A día de hoy, han pasado 30 años desde que algunas personas investigaron y alertaron de las posibles consecuencias sociales negativas que suponía que una o dos empresas monopolizaran el comportamiento humano. Sería injusto suponer que las personas que estuvieron en el Silicon Valley de los años 90 pudieran imaginar la dimensión que esto alcanzaría, cómo convertiríamos el sistema de Walmart en la base del funcionamiento de las redes sociales. Sin embargo y como dice Jaron Lanier, ya no podemos seguir poniendo cara de sorpresa, es hora de reconocer que ahora sí lo sabemos y ahora sí estamos a tiempo de hacerlo mejor, mucho mejor.

ChatGPT y otros Large Languages Models, es decir, modelos de lenguaje de gran tamaño basados en redes neuronales entrenadas para procesar y reproducir estructuras de lenguaje natural, han llegado para quedarse. Hay quien dice que son la siguiente revolución tecnológica, que sus aplicaciones no tienen fin y que viviremos el día a día como en la película Her, con una asistencia accesible y servicial para todas nuestras dudas y necesidades.

Aunque reconozco la valía de este avance, lo que más me preocupa es la pérdida de poder en una estructura completamente vertical, donde una empresa se hace con el monopolio del conocimiento, de lo que está bien, de lo que es mejor. Mientras tanto las personas, soberanas de poco y desconocedoras de mucho, aprendemos como podemos a relacionarnos con un chat. Cuanto más lo usas, más entiendes de qué manera formular preguntas para obtener la respuesta que buscas, pero también creo que cuanto más lo usas menos lo cuestionas. Eso me da miedo. Me da miedo porque no sé si en el entrenamiento y mejora de este modelo se han tenido en cuenta esas cosas que a mi me importan: feminismo, privilegio de clases, racismo o interseccionalidad. Porque si no han tenido nada de esto en cuenta, hay 100 millones de personas expuestas a una herramienta que las asiste en tareas diarias donde la objeción socio-responsable es inexistente.

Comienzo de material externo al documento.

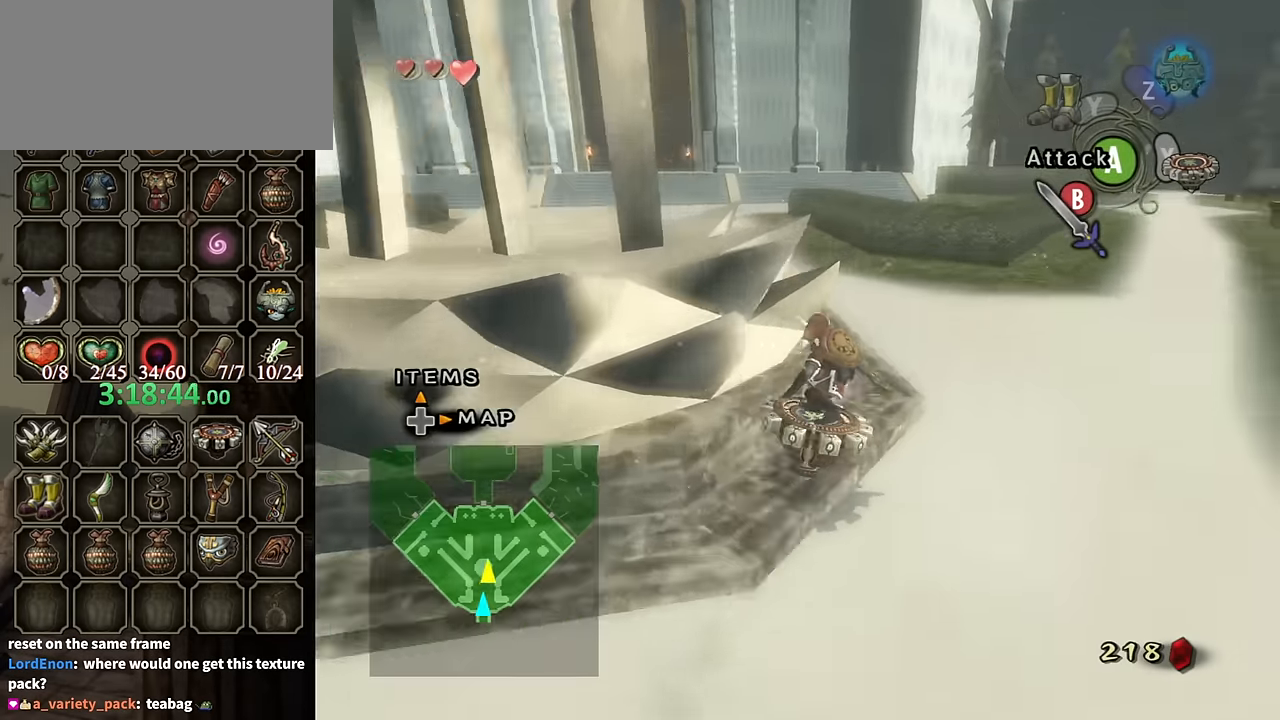
{"buttons": [], "left_stick": "up", "right_stick": "down-right", "events": [[100, "X", "down"], [134, "left_stick", "center"], [234, "R1", "up"], [267, "X", "up"], [300, "left_stick", "up"], [467, "right_stick", "down-right"]]}
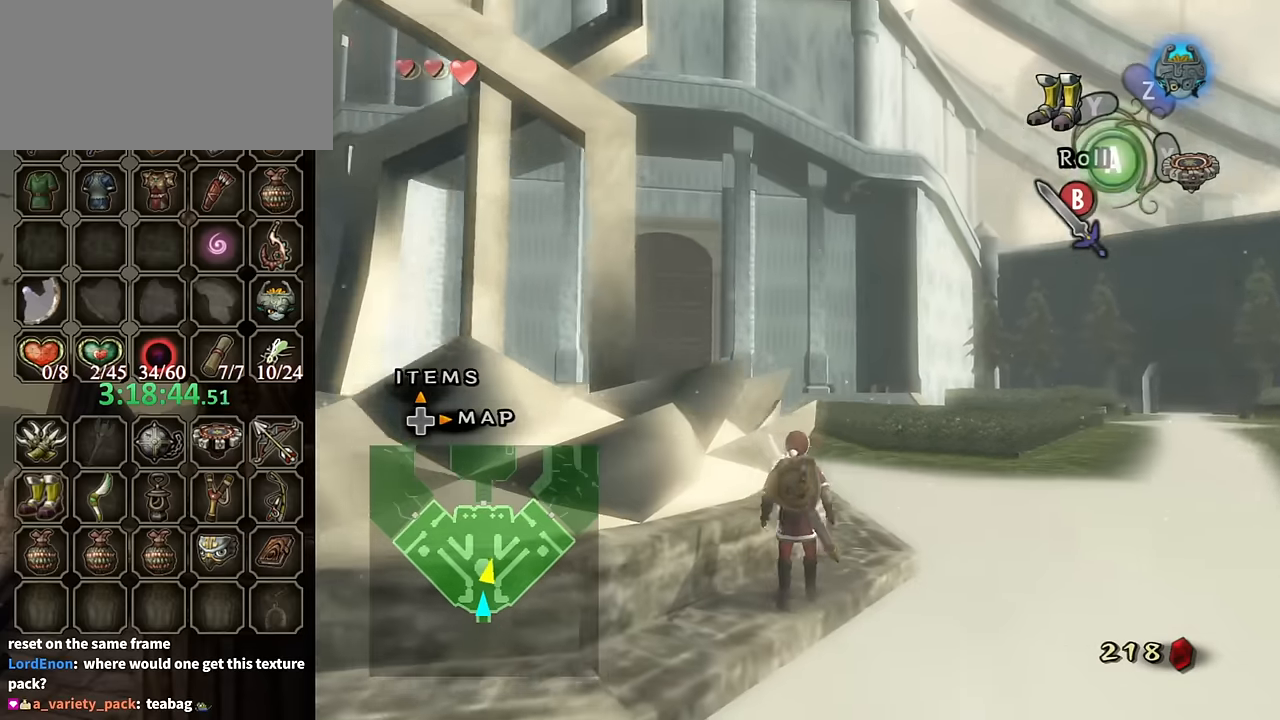
{"buttons": [], "left_stick": "up", "right_stick": "center", "events": [[34, "left_stick", "up-right"], [300, "right_stick", "center"], [400, "left_stick", "up"]]}
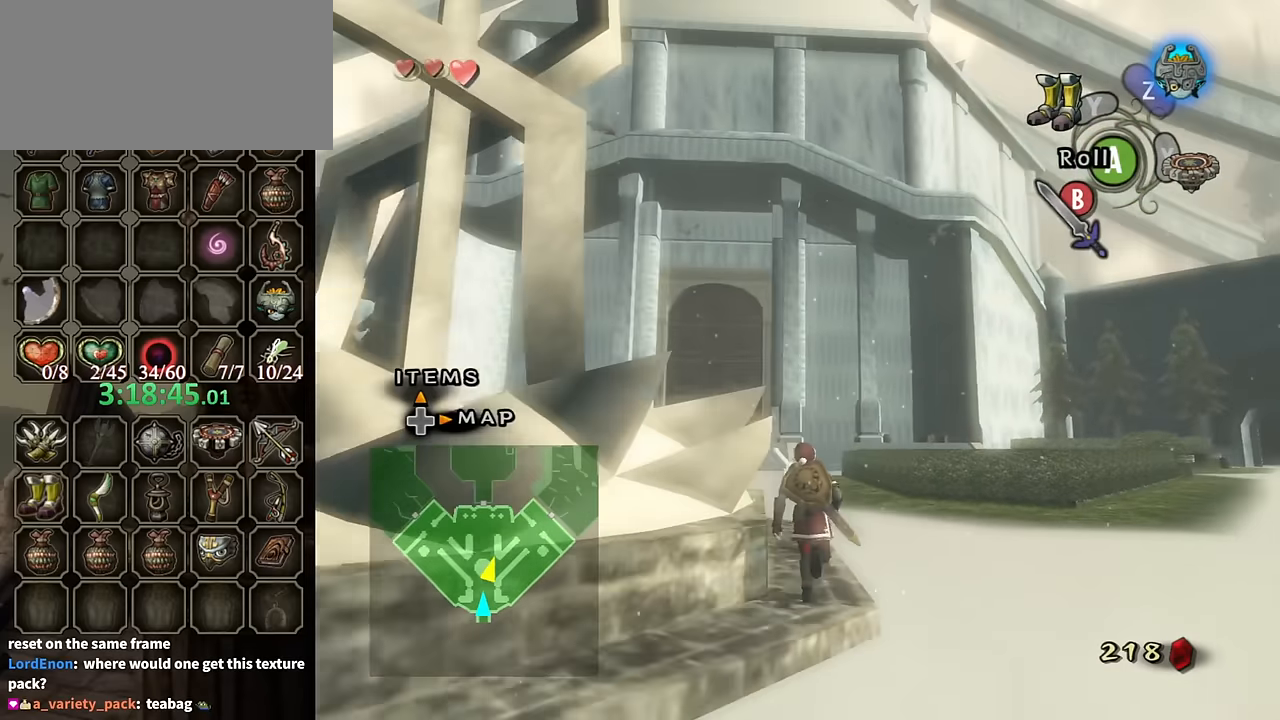
{"buttons": ["R1"], "left_stick": "center", "right_stick": "center", "events": [[167, "X", "down"], [234, "X", "up"], [300, "R1", "down"], [367, "left_stick", "center"]]}
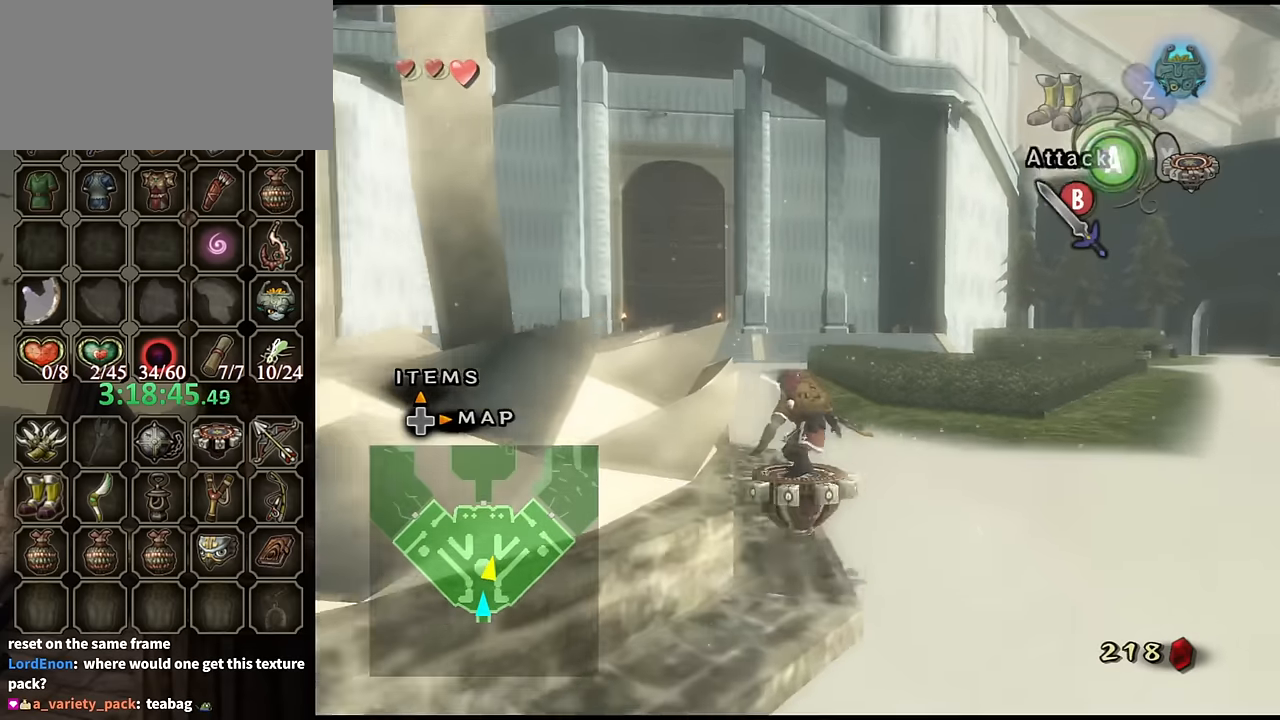
{"buttons": ["R1"], "left_stick": "left", "right_stick": "center", "events": [[234, "left_stick", "left"]]}
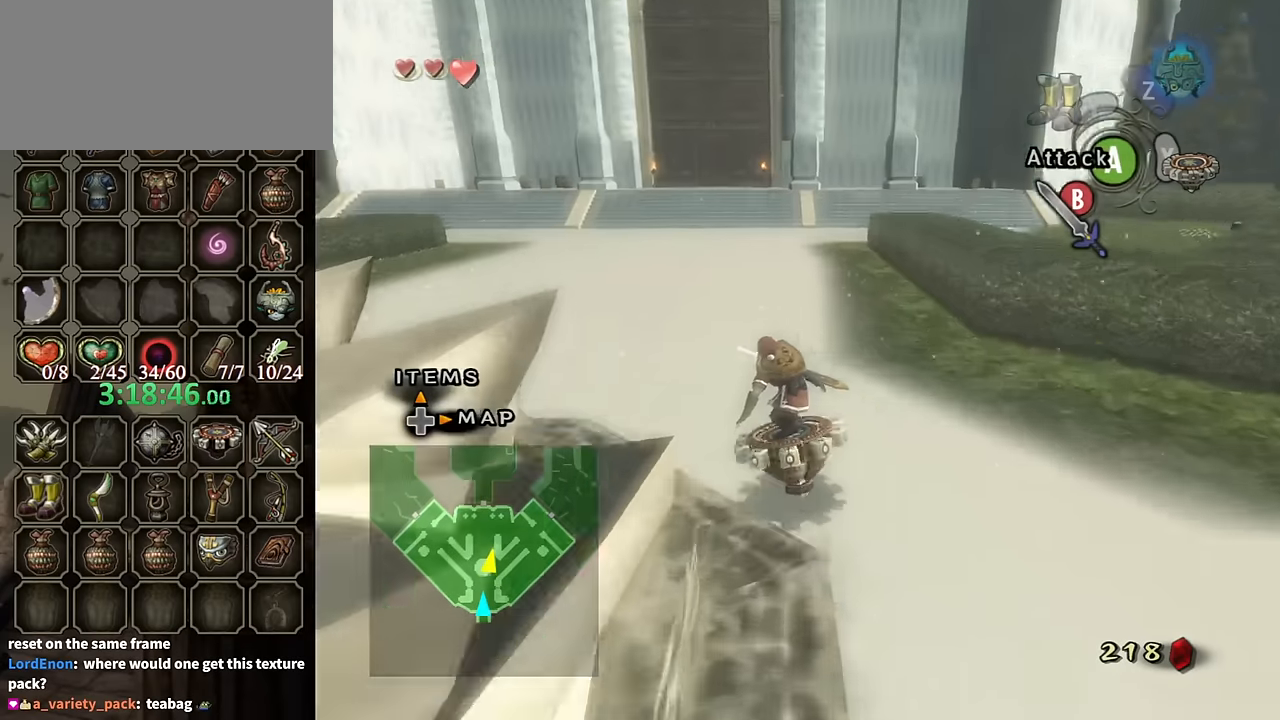
{"buttons": ["R1"], "left_stick": "right", "right_stick": "center", "events": [[134, "left_stick", "center"], [467, "left_stick", "right"]]}
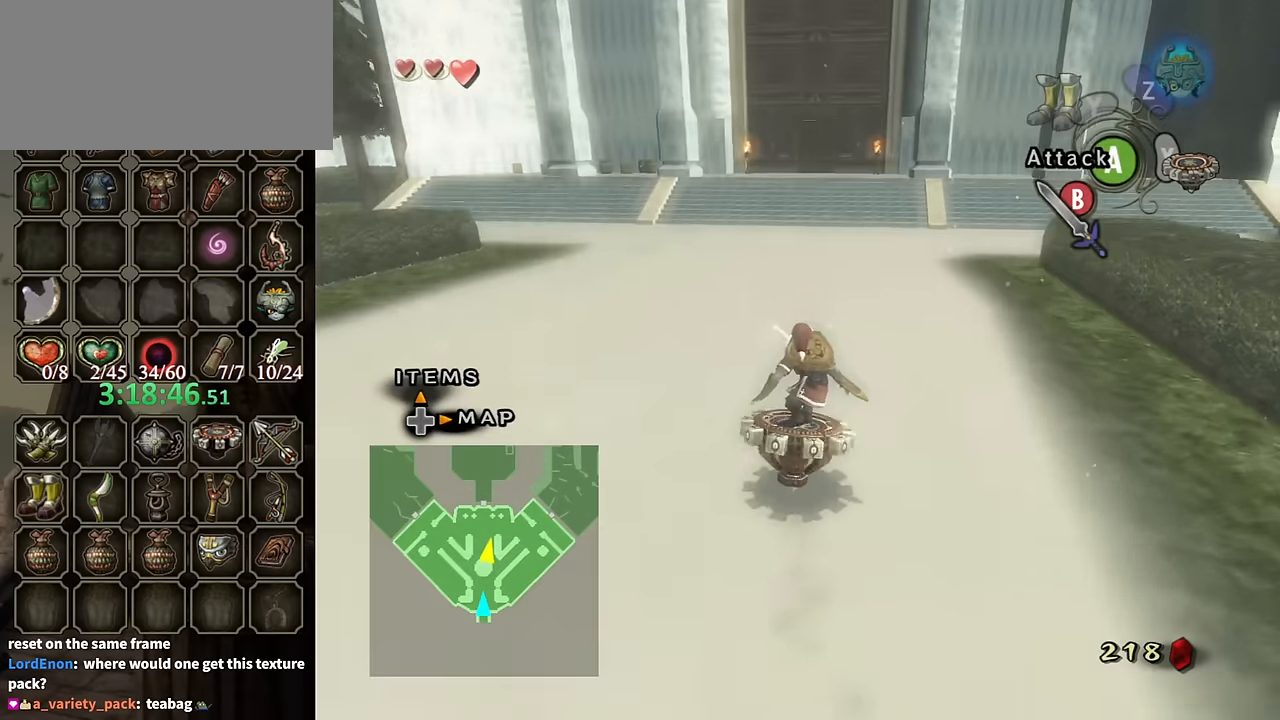
{"buttons": ["R1"], "left_stick": "center", "right_stick": "center", "events": [[100, "left_stick", "center"], [267, "left_stick", "up-right"], [400, "left_stick", "center"]]}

Son en esos momentos cuando uso este chat, me paro a pensar y me pregunto dónde ha quedado la psicología social. Pienso en todo lo que podría decir y en todo lo que calla. Cuánto me gustaría encontrarme por aquí, en estos miedos y en estas inquietudes con todas esas personas que podrían traerla, traer sus conocimientos, sus maneras de hacer y traer algo de justicia social.

Yo seguiré aquí, pero a quienes no estáis, os echo de menos.